Les chaînes d’approvisionnement des hydrocarbures et du blé sont perturbées depuis le début de la guerre en Ukraine. Si l’inflation est plus faible en France que dans le reste de la zone euro, les prix n’en finissent pas d’augmenter.
Ce contexte invite nos décideurs à renouveler leurs efforts pour préserver le pouvoir d’achat des Français. Parmi ces derniers, le leader de la NUPES multiplie les annonces-choc, réactualisant un fameux théorème politologique qui veut que l’inflation monétaire s’accompagne (quasi) invariablement d’une hausse des discours démagogiques.
Dans un document diffusé sur les réseaux sociaux, le candidat à la fonction de premier ministre du président Macron soutient deux mesures particulièrement populistes dans le contexte actuel : le blocage des prix et l’augmentation du SMIC. En quête désespérée d’un regain de popularité pour son nouveau mouvement à l’aube des élections législatives, Jean-Luc Mélenchon n’ignore sans doute pas les effets pervers que ses imprécations simplistes auraient sur la société française si elles étaient appliquées.
L’enfer est pavé de bonnes intentions et les injonctions dogmatiques n’échappent pas à cette règle. En effet, un blocage des prix pénaliserait d’abord les plus modestes. C’est une mesure non-redistributive qui avantage en premier les plus gros consommateurs.
Pire : une telle mesure ferait payer la facture de la hausse générale des prix aux entrepreneurs et aux agriculteurs, en les incitant à dégrader la qualité de leurs produits et à réduire leurs revenus pour compenser la rigidité des prix imposés sur leurs produits.

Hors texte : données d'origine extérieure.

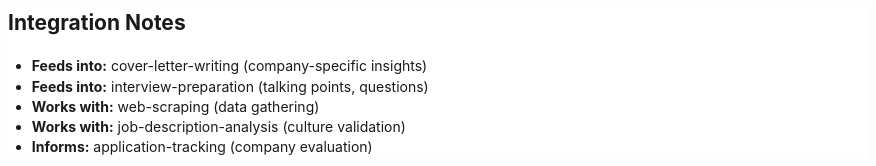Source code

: ## Integration Notes

- **Feeds into:** cover-letter-writing (company-specific insights)
- **Feeds into:** interview-preparation (talking points, questions)
- **Works with:** web-scraping (data gathering)
- **Works with:** job-description-analysis (culture validation)
- **Informs:** application-tracking (company evaluation)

Ainsi le leader de la NUPES est-il prêt à mettre en avant des initiatives inégalitaires, qui font peser la charge de l’inflation sur les épaules des travailleurs en première ligne, pour peu que leurs conséquences soient contre-intuitives.
Du blocage des prix au blocage de l’économie, il n’y a qu’un pas. Dans le contexte actuel, celui-ci serait franchi par une hausse des salaires. L’annonce serait très belle à entendre, mais ce type de solution se répercuterait immédiatement sur les prix (qui partiraient encore plus à la hausse) et surtout… sur le niveau de l’emploi (moins d’embauches, plus de licenciements). Une telle décision provoquerait une spirale inflationniste entraînant un ralentissement immédiat de l’économie : la stagflation.
Pour éviter cet écueil et relancer le pouvoir d’achat sans creuser les inégalités, plusieurs mesures peuvent être prises immédiatement. Pour protéger les travailleurs modestes, des mesures ciblées comme la distribution de chèques alimentaires/chèques énergie permettront aux foyers à faible revenus d’équilibrer temporairement leurs comptes. Ainsi en va-t-il aussi de l’indexation des retraites et des prestations sociales sur l’inflation pour les publics seniors et étudiants.
Mais déployer des filets sociaux ne suffira pas à sortir de cette crise par le haut, si cette action ne s’accompagne pas d’une batterie de mesures permettant de retrouver le chemin d’une croissance dynamique. Il faut répondre au choc d’inflation par un choc de croissance. Comment ? En libérant le travail à travers la défiscalisation (totale) et la désocialisation (totale) des heures supplémentaires pour les salariés. Et en investissant au maximum dans l’émergence de l’industrie du futur.
Les nouvelles technologies sont désinflationnistes et pourvoyeuses de bons emplois.
Mais peut-on combattre la démagogie par l’impopularité ? Peut-on encore plaider pour la croissance sans prendre en compte ses conséquences sur le climat et la santé ? La croissance n’est qu’une mesure de la richesse créée. Il revient aux pouvoirs publics de l’orienter pour adopter des modèles de production et de consommation écologiquement soutenables.
Décarboner l’économie n’est pas un vœu pieux ou un « mythe » : des solutions sont en train d’être développées en France, notamment à travers l’usage de l’hydrogène, le reconditionnement des véhicules et des smartphones, le développement d’algorithmes permettant d’optimiser notre consommation d’énergie… C’est par l’innovation technologique que les émissions de gaz à effet de serre peuvent être réduites. C’est par l’innovation technologique que notre économie parviendra à se passer des énergies non-renouvelables importées et donc à conjurer les chocs énergétiques futurs analogues à celui que nous traversons actuellement, tout en relocalisant la croissance et l’emploi sur notre territoire national.